** Start DATA SHOWN **
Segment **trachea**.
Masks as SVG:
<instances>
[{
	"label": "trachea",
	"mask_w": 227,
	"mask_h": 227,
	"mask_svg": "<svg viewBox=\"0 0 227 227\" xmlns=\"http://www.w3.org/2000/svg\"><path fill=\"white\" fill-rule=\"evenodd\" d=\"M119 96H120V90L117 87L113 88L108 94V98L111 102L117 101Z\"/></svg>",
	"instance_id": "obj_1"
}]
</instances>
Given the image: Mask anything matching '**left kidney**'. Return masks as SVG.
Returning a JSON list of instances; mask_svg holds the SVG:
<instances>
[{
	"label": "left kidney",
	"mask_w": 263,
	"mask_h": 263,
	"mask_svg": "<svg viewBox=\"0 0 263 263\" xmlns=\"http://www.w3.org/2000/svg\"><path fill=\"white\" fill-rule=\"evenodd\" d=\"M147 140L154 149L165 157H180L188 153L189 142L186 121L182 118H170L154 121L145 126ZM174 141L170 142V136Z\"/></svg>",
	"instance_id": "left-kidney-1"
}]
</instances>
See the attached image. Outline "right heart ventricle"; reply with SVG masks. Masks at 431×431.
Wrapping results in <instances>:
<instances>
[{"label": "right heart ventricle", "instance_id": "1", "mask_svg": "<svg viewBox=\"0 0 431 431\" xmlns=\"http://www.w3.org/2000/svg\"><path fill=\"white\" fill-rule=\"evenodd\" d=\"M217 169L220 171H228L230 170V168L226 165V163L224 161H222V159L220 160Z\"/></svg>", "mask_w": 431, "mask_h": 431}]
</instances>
** End DATA SHOWN **
** Start DATA SHOWN **
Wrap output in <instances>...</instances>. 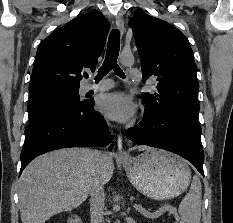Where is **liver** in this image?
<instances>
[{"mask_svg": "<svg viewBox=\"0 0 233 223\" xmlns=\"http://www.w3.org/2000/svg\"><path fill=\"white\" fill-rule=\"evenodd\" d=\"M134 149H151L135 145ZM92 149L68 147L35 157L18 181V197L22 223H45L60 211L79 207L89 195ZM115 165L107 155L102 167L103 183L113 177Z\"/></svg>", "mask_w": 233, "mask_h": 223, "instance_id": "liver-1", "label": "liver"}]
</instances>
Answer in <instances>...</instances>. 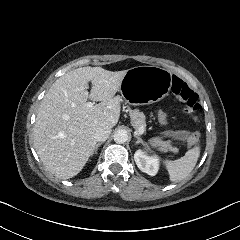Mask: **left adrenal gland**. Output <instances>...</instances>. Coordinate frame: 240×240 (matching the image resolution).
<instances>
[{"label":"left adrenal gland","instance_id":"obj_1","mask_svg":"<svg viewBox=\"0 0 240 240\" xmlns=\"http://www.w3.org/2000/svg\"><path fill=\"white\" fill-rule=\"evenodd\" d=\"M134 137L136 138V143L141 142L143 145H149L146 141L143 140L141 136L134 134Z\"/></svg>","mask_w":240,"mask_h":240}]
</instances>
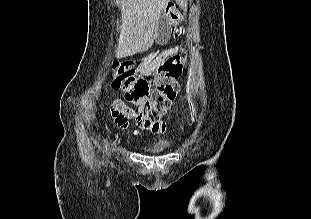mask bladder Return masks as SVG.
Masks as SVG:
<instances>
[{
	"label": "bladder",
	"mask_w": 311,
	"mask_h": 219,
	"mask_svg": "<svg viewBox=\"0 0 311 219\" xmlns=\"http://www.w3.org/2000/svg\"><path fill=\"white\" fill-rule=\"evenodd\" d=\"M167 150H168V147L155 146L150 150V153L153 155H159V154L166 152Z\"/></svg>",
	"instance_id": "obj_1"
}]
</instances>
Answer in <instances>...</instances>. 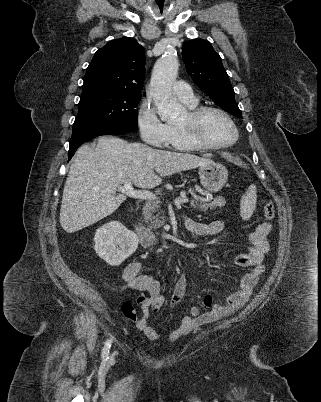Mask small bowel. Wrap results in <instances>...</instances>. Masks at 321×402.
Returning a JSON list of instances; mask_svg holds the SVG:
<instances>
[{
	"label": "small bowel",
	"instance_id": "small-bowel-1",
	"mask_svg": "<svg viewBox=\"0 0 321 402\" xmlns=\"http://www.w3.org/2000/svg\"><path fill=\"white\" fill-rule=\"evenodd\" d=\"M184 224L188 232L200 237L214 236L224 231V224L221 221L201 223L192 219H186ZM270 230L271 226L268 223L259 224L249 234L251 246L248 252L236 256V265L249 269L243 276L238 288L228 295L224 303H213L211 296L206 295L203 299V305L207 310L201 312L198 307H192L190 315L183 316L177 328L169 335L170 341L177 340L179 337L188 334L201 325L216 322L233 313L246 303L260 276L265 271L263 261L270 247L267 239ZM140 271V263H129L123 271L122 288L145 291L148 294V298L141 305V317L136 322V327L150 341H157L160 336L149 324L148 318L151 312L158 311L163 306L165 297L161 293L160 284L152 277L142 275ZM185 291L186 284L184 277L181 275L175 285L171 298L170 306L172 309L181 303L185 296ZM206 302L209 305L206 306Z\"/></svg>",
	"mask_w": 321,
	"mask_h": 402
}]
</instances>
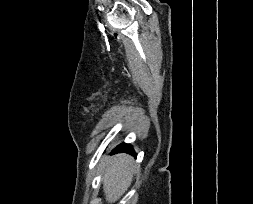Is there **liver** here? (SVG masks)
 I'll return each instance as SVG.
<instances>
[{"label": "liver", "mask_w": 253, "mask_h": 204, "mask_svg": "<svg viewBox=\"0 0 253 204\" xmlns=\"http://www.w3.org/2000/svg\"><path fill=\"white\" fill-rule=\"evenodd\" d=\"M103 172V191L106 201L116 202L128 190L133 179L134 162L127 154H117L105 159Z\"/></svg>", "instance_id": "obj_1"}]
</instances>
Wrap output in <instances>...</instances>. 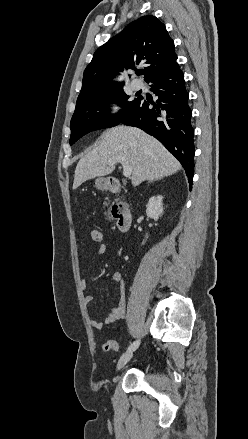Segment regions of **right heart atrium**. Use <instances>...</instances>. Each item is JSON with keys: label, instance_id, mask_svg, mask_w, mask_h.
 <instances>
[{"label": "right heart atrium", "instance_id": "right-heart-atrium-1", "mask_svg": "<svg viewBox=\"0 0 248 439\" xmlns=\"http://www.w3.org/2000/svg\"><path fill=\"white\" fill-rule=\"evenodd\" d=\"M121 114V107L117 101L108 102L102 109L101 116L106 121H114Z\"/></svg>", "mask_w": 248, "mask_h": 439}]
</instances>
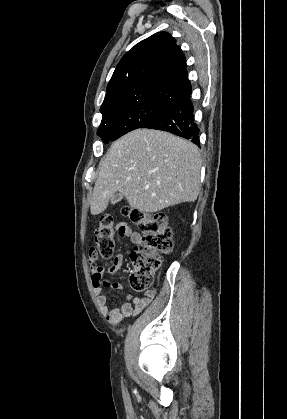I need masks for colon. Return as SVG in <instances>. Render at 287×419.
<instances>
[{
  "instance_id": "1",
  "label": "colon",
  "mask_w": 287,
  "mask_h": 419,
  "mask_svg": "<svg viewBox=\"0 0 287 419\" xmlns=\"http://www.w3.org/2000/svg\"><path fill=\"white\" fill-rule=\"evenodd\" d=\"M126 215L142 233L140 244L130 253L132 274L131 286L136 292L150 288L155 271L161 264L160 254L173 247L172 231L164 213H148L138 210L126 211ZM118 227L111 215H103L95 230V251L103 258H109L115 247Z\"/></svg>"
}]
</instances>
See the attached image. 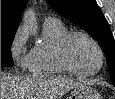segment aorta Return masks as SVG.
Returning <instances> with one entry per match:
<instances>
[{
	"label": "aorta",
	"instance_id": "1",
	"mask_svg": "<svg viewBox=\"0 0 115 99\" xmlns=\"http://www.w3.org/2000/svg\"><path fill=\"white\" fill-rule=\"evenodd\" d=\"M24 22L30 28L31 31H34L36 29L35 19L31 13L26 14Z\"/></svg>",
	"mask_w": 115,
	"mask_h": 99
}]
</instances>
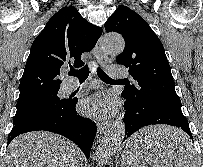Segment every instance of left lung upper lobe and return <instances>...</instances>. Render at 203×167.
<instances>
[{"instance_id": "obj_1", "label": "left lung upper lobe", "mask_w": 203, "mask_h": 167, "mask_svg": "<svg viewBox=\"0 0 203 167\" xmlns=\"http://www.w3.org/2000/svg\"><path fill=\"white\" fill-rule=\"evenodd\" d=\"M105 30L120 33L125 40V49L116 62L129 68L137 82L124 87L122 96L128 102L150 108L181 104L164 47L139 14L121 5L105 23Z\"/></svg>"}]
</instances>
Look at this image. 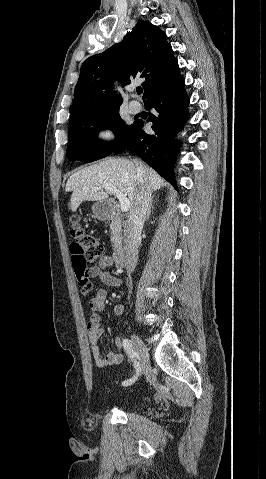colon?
** End DATA SHOWN **
* _TASK_
Please list each line of the data above that contains the string "kidney".

* _COMPLETE OUTPUT_
Given the image: Mask anything matching '**left kidney**'. Return masks as SVG.
	"label": "left kidney",
	"instance_id": "left-kidney-1"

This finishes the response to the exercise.